相続税は、他の国税と何が違うでしょうか・・・

所得税は、一年間のうちに個人が取得した収入から経費を差し引いた所得金額に対して課税されるものです。

法人税は、法人という会社が、一事業年度ごとにあげた益金(収入)から損金(費用)を差し引いた所得に対して課税されるものです。

所得税も法人税も、一年間の労働の対価としての所得に対して課税されますので、その担税能力には問題はなさそうです。

所得がなければ課税されないこととなるからです。

消費税は、課税の対象となる商品を購入するたびに課税されるものです。

低所得者も高所得者も一律の税率で課税されます。

これは、個人で考えた場合、所得税や相続税が超過累進税率で課税されることを考えると、これが真の公平であるのか、でないのか・・・これは、公平でないとする考えが軽減税率導入の根本的な考え方なのかもしれません。

相続税は、ある人が亡くなった時の財産を承継した人に課税されるもの・・・

この場合、その課税がされるか否かは、ある一定の金額以上の財産を遺した場合となります。

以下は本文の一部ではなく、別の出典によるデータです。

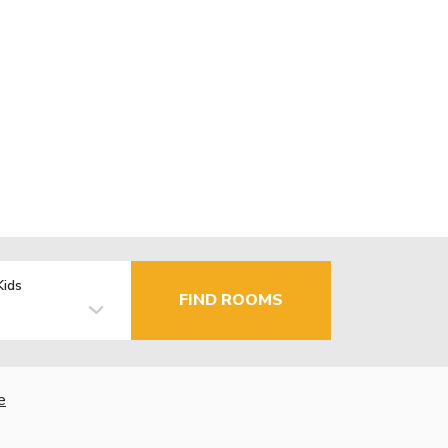
Kids
FIND ROOMS
e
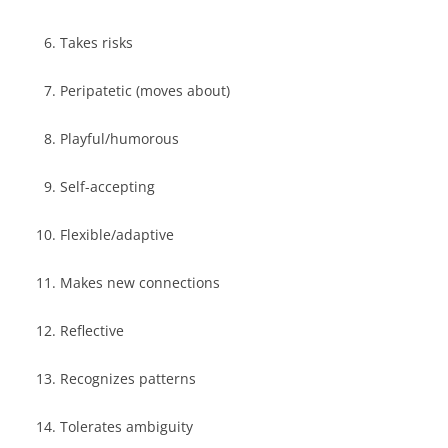
Takes risks
Peripatetic (moves about)
Playful/humorous
Self-accepting
Flexible/adaptive
Makes new connections
Reflective
Recognizes patterns
Tolerates ambiguity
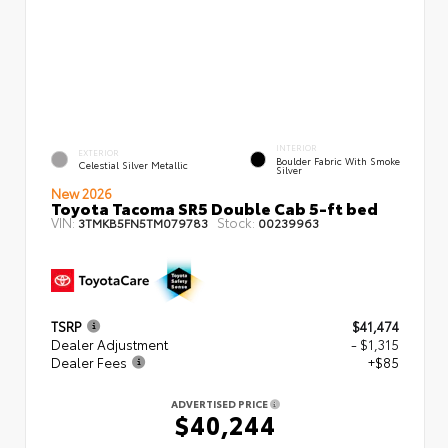
INTERIOR
EXTERIOR
Boulder Fabric With Smoke
Celestial Silver Metallic
Silver
New 2026
Toyota Tacoma SR5 Double Cab 5-ft bed
VIN:
Stock:
3TMKB5FN5TM079783
00239963
TSRP
$41,474
Dealer Adjustment
- $1,315
Dealer Fees
+$85
ADVERTISED PRICE
$40,244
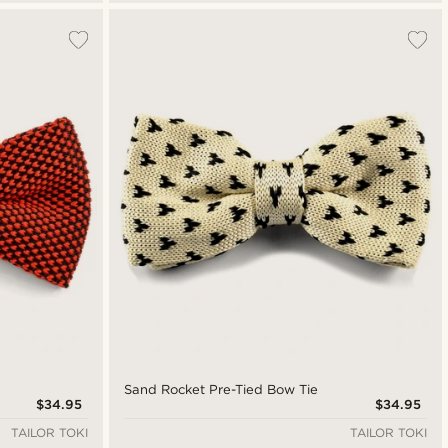
Sand Rocket Pre-Tied Bow Tie
$34.95
$34.95
TAILOR TOKI
TAILOR TOKI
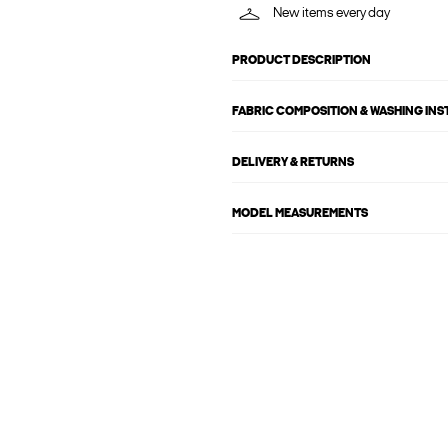
New items every day
PRODUCT DESCRIPTION
FABRIC COMPOSITION & WASHING IN
DELIVERY & RETURNS
MODEL MEASUREMENTS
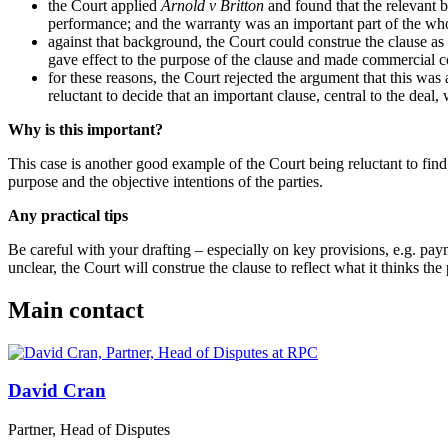
the Court applied
Arnold v Britton
and found that the relevant 
performance; and the warranty was an important part of the wh
against that background, the Court could construe the clause as
gave effect to the purpose of the clause and made commercial
for these reasons, the Court rejected the argument that this was
reluctant to decide that an important clause, central to the deal
Why is this important?
This case is another good example of the Court being reluctant to find a
purpose and the objective intentions of the parties.
Any practical tips
Be careful with your drafting – especially on key provisions, e.g. paym
unclear, the Court will construe the clause to reflect what it thinks the 
Main contact
David Cran
Partner, Head of Disputes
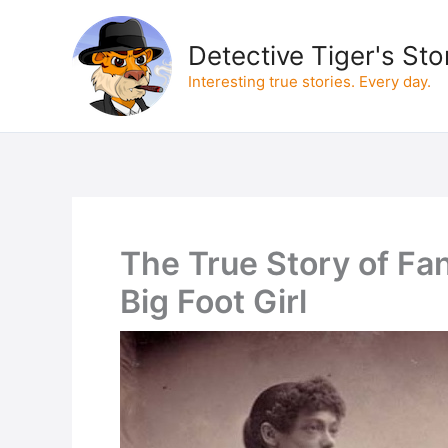
Skip
to
Detective Tiger's Sto
content
Interesting true stories. Every day.
The True Story of Fa
Big Foot Girl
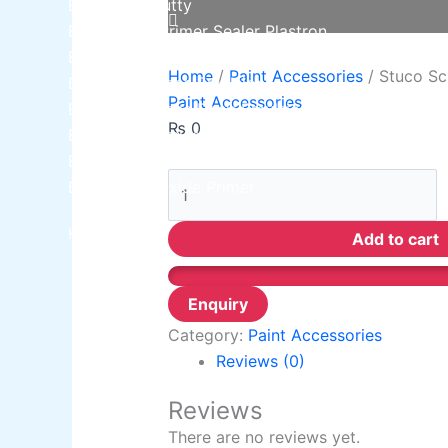
Berger NU Putty
Berger Wall Primer Sealer
Plastron
Berger Semiplastic Emilsion
NU Emulsion
Home
/
Paint Accessories
/ Stuco Sc
Berger Elegance Emulsion
Paint Accessories
Berger Elegance Desir Emulsion
₨
0
Berger Silk Emulsion
Berger Silk Emulsion
Berger Red Oxide Primer
Kansai Paint
Add to cart
Category:
Paint Accessories
Reviews (0)
Reviews
There are no reviews yet.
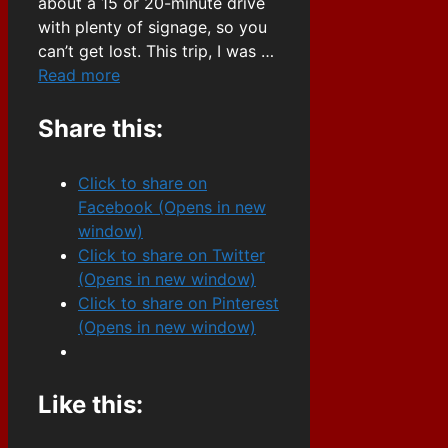
about a 15 or 20-minute drive
with plenty of signage, so you
can’t get lost. This trip, I was …
Read more
Share this:
Click to share on
Facebook (Opens in new
window)
Click to share on Twitter
(Opens in new window)
Click to share on Pinterest
(Opens in new window)
Like this:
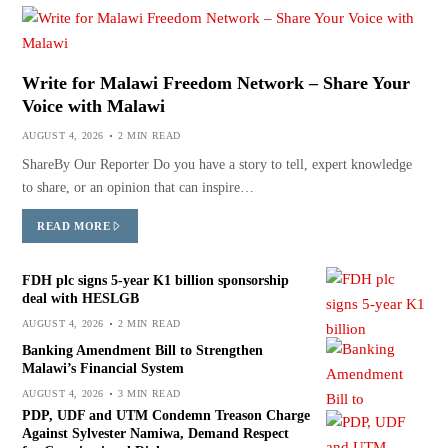
Write for Malawi Freedom Network – Share Your
Voice with Malawi
AUGUST 4, 2026
2 MIN READ
ShareBy Our Reporter Do you have a story to tell, expert knowledge
to share, or an opinion that can inspire…
READ MORE
FDH plc signs 5-year K1 billion sponsorship
deal with HESLGB
AUGUST 4, 2026
2 MIN READ
Banking Amendment Bill to Strengthen
Malawi’s Financial System
AUGUST 4, 2026
3 MIN READ
PDP, UDF and UTM Condemn Treason Charge
Against Sylvester Namiwa, Demand Respect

そのある一定の金額のハードルが、低められようとしています。

これは、財産に対して直接課税される税金ですから、このハードルが低くなれば低くなるほど、個人の所有している財産の承継できる金額は、減ってくることとなってきます。

何か、日本は社会主義国家と思えてくるような税金のシステムです。

一生懸命、寝ずに働いて一杯儲けて国に多額の所得税を払い、最後に相続税を支払う・・・

もっとも、一生懸命働いてという側面からみると・・・

農地の納税猶予、非上場株式等の納税猶予、山林の納税猶予、等々、事業承継のための税金を回避できる規定は用意されています。

ただ、貸家オーナー等の準事業と呼ばれる収益構造に対しては、そのような制度は存在しません。

つまりは、自分で汗をかかないで残した財産を、同じく汗をかかないで取得した・・・場合、

その財産が増えたという事実に課税することとなるわけです。

この考えは、所得税でも同様です。

一生懸命働いて財産(資本)が増えた・・その増えた財産(当期の利益)に対して課税するわけです・・・

このように、相続という財産の承継によって・・・財産が増えたことに課税するというわけです。

相続税は、いつ、創設されたか・・・

相続税は、日露戦争の戦費を用意立てるために施行されたといいます。

社会主義的発想というよりも、富国強兵の一環だったのでしょう・・・

太平洋戦争後は、何か社会主義的な税金・・・富裕層の財産に課税して、世の中に分配する・・・となったような気がします。

時には、担税力に苦心し、相続税を支払うために、昔からの旧家を売却するといったような話も耳にするところです。